Looking back on his defeats, a now refreshed and more mature Mokonzo realises that his downfall came as a result of poor preparation and a lack of dedication for his chosen career.
“Once I lost the fight in Manchester, I went back into that shell again like I did in my first fight.”
“I wasn’t taking it seriously at all. I wasn’t living the life; the eating the training; I wasn’t doing none of that at all – and it caught up to me.”
Now, however, a change in mindset and attitude has seen Mokonzo give himself one final chance at making a career out of the sport he loves.
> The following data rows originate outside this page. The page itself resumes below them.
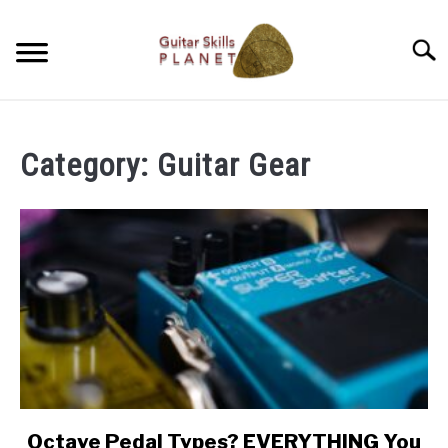
Skip
to
Searc
content
BLOG
Category:
Guitar Gear
RICH WILDE MUSIC
CONTACT
LATEST NEWS
Octave Pedal Types? EVERYTHING You
link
Living in Bethnal Green with new trainer Josh Burnham, the 31-year-old has refocused over the last 18 months in an attempt to turn his career around. He has made what he believes were much-needed changes to his team; as well as his own mental preparation and dedication to the sport.
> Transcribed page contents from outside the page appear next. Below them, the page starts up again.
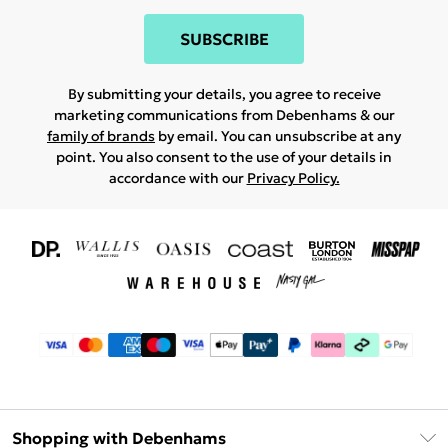
SUBSCRIBE
By submitting your details, you agree to receive
marketing communications from Debenhams & our
family of brands
by email. You can unsubscribe at any
point. You also consent to the use of your details in
accordance with our
Privacy Policy.
Shopping with Debenhams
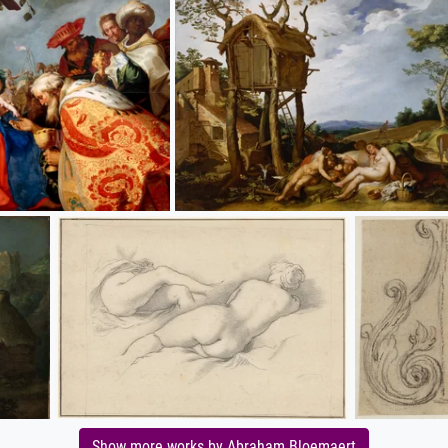
Show more works by Abraham Bloemaert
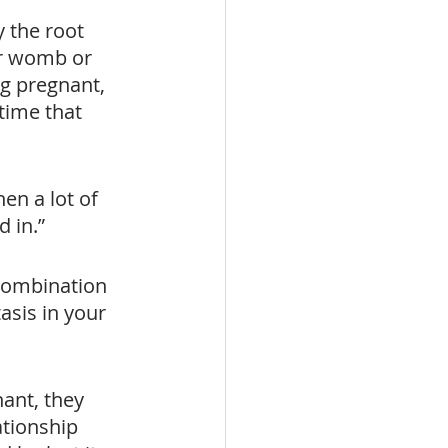
 the root 
ur womb or 
ng pregnant, 
time that 
en a lot of 
 in.”
combination 
sis in your 
nant, they 
ationship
“It’s now or never.” said Mokonzo, with a steely resolve in his voice.
“People who know me say ‘Eric you’re not a journeyman… you’re only a journeyman because of what you have done previously!’ – so I can’t argue with people’s judgements and opinions.”
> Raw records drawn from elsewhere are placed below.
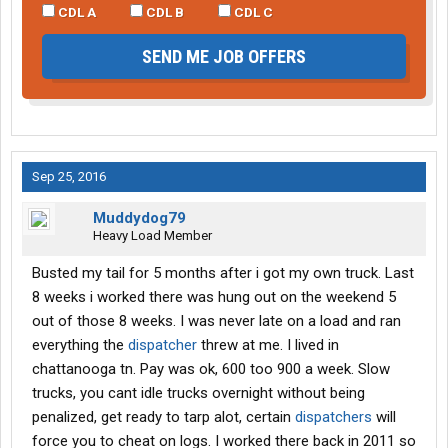
CDL A
CDL B
CDL C
SEND ME JOB OFFERS
Sep 25, 2016
Muddydog79
Heavy Load Member
Busted my tail for 5 months after i got my own truck. Last
8 weeks i worked there was hung out on the weekend 5
out of those 8 weeks. I was never late on a load and ran
everything the
dispatcher
threw at me. I lived in
chattanooga tn. Pay was ok, 600 too 900 a week. Slow
trucks, you cant idle trucks overnight without being
penalized, get ready to tarp alot, certain
dispatchers
will
force you to cheat on logs. I worked there back in 2011 so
“We have made the change now. I’m not the fighter ‘on the road’ and I don’t want to be known as a journeyman anymore. I wouldn’t mind being called a former journeyman, but I have made the transition.”
“I’m not fighting on the road or fighting because I only care about money. I’m building my profile and career and from now on I’m going to be the home fighter.”
More focused than ever, and with a significant change to his mental outlook, Mokonzo has vowed to leave his ‘journeyman’ days behind.
With his ultimate goal of winning the British title, ‘The Congo Warrior’ knows a long, arduous journey awaits him. It is a journey, he says, that starts with the Southern Area title.
“I have given myself a timespan of how long I need to do certain things: and my first target is winning the Southern Area title. I believe with two or three decent wins under my belt I can challenge for that title and after? Who knows?”
“Now I’m a lot more focused and a lot more aware of people who come into my life and who I socialise with. I know exactly what I need to do and where I’m going: so I’m not going to allow myself to fall short.”
“I’m not a journeyman – I don’t care what my damn record says – I’m not a journeyman… my journey is only just beginning!”